Eventually, and slowly, the withdrawal symptoms got better. I felt like I started to “wake up” and be myself again. The person I was before I started my first psychiatric drug, Effexor. The previous two years were really blurry. It was like I was looking back on different person, or time period so far in the past I could barely recall it. I still struggled with anxiety and depression (because I did before starting Effexor, which was not medication induced), but I was able to feel some good in between “episodes”. Death stopped seeming like the only solution to the torture. The episodes eventually started getting further and further apart. At this point I knew I had been knowingly or unknowingly lied to about withdrawal. I knew these medications were causing some severe symptoms when on them and even more when quitting them. Even if it was something that happened only to me, I knew to my core that I was right. My trust in psychiatric doctors and medications entirely disappeared. How could all of these experts gotten it so incredibly wrong to the point where I no longer wanted to live? I stayed clear of any medications for the next 4-5 years (more on why I tried them again later).

The Biggest Takeaways

“The only thing that doesn’t change, is change itself.”

  • Never give up hope!
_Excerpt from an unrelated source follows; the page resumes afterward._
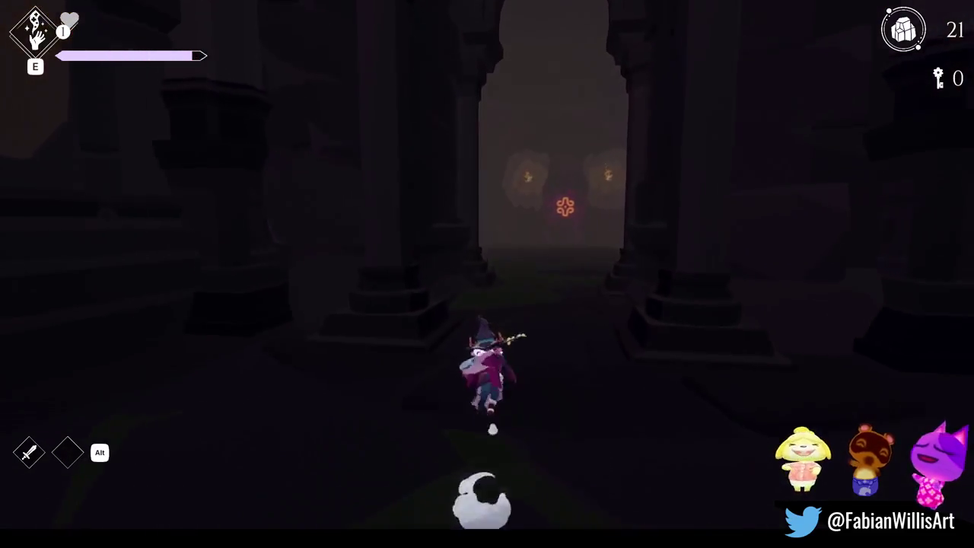
{"action": "key", "text": "w"}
I often imagine what would have happened if I had 100% believed what the experts told me, and lost hope of things ever getting better. I would have died in my early 20s. I wouldn’t have the life I have now, and my children wouldn’t have existed. Sure, I still struggle with depression and anxiety, but I can also manage it and have an actual life in co-existance with it that is fullfilling. Things are always changing. Even if you currently feel (or actually are) helpless, there is always hope, and change will never stop changing.
  • Listen to yourself. If you are sure about something going on within yourself after starting or stopping any medication, don’t allow other people to tell you that you’re wrong. Find someone who will truly listen to you and take you seriously.
  • No matter what anyone says, SSRI/SNRI’s can have severe withdrawal symptoms. More and more medical professionals are admitting this, and weaning protocols now exist to help aid the process.
  • How you feel during withdrawal is NOT how you will feel forever! If you are going through the discontinuation process, ask yourself this: “Do I feel worse than how I felt before starting this medication?” If the answer is “yes”, you are likely experiencing temporary withdrawal effects. You will eventually go back to your baseline.
  • Never, ever make permanent decisions while discontinuing any psychiatric drug! I cannot stress this one enough. You are not really you. Don’t do something you might regret later. You will not feel like you do forever. It is temporary, even when it doesn’t feel temporary.